- REQUIREMENT:
Below are entries to examine: work out how many lines contain the word "define", and give only that number.

━━━ DATA FOR THE TASK ━━━

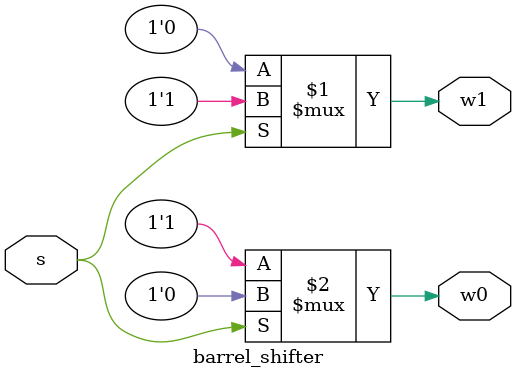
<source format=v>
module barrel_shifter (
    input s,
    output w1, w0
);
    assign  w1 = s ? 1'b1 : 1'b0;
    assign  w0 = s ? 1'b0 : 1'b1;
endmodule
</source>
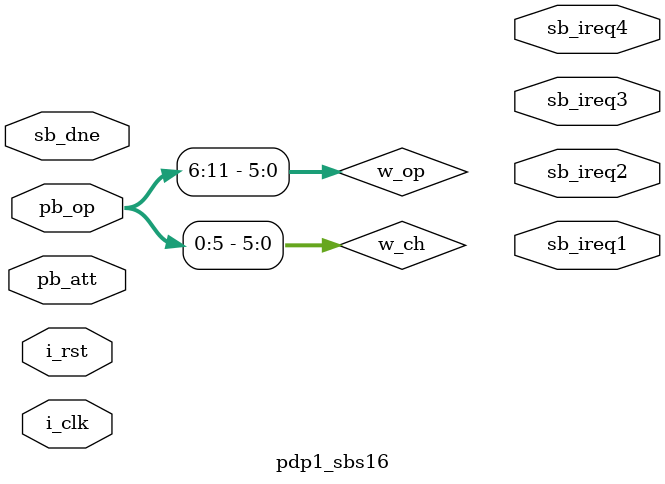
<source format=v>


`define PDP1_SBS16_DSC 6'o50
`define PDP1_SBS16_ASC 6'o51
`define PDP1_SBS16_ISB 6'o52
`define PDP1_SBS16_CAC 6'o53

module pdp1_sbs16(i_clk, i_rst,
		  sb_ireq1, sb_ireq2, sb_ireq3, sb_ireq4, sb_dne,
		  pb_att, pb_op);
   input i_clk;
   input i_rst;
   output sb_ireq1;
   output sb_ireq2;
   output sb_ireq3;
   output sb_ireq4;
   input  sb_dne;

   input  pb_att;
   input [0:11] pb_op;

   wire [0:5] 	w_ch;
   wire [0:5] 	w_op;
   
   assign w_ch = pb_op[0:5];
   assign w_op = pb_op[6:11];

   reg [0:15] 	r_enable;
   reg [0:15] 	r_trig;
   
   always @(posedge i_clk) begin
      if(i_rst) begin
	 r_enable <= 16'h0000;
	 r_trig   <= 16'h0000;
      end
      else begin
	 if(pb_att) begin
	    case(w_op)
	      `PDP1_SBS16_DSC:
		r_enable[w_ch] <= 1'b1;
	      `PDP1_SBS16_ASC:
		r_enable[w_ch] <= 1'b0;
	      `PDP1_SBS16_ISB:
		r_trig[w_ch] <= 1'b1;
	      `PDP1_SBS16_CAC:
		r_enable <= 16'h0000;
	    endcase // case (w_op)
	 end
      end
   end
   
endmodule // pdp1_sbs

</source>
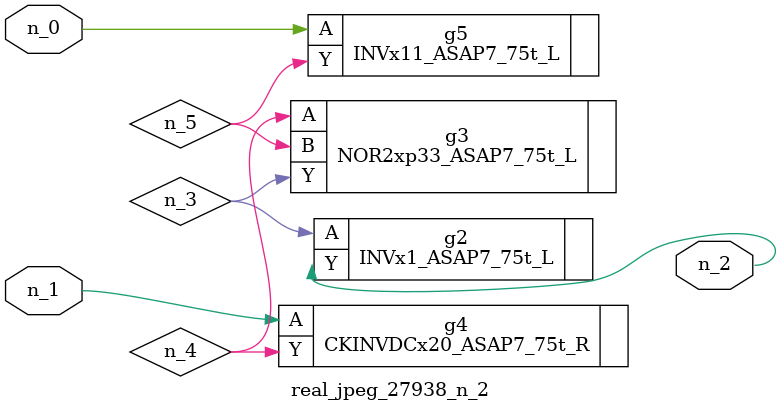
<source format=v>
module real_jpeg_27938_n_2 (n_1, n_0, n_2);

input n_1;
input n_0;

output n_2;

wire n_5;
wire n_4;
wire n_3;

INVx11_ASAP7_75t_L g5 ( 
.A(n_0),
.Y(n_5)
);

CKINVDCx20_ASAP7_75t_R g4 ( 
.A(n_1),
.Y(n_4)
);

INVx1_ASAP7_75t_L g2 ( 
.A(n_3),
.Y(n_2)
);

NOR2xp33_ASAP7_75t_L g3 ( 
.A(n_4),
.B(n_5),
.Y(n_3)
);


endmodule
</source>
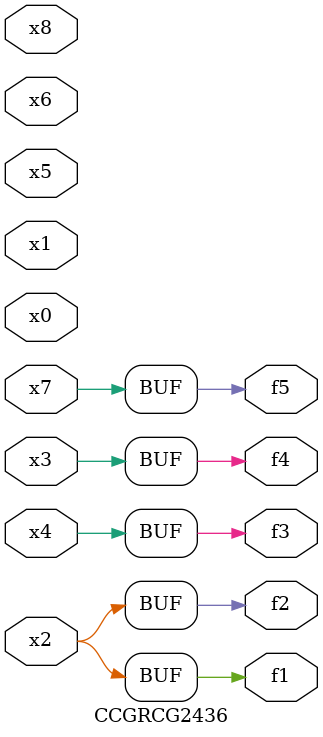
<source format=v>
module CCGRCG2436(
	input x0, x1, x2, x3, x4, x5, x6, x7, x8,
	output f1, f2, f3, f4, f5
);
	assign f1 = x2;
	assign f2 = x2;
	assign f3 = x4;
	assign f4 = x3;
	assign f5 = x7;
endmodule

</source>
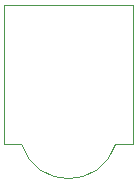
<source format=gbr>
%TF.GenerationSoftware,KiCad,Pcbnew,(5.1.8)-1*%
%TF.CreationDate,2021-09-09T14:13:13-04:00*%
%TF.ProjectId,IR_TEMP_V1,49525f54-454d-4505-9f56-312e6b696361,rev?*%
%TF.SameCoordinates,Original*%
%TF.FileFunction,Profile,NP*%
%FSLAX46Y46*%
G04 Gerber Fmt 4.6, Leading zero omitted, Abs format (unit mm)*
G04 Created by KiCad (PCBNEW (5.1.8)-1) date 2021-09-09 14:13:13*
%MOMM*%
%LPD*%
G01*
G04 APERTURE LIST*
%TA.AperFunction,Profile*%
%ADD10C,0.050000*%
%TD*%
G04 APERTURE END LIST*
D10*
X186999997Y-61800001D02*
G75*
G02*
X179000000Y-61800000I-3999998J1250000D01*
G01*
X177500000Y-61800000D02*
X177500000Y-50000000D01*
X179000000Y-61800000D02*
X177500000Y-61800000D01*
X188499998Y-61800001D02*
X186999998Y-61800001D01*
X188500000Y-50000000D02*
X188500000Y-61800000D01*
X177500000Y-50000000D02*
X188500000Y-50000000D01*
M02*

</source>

━━━

- SOLUTION TO THIS TASK:
4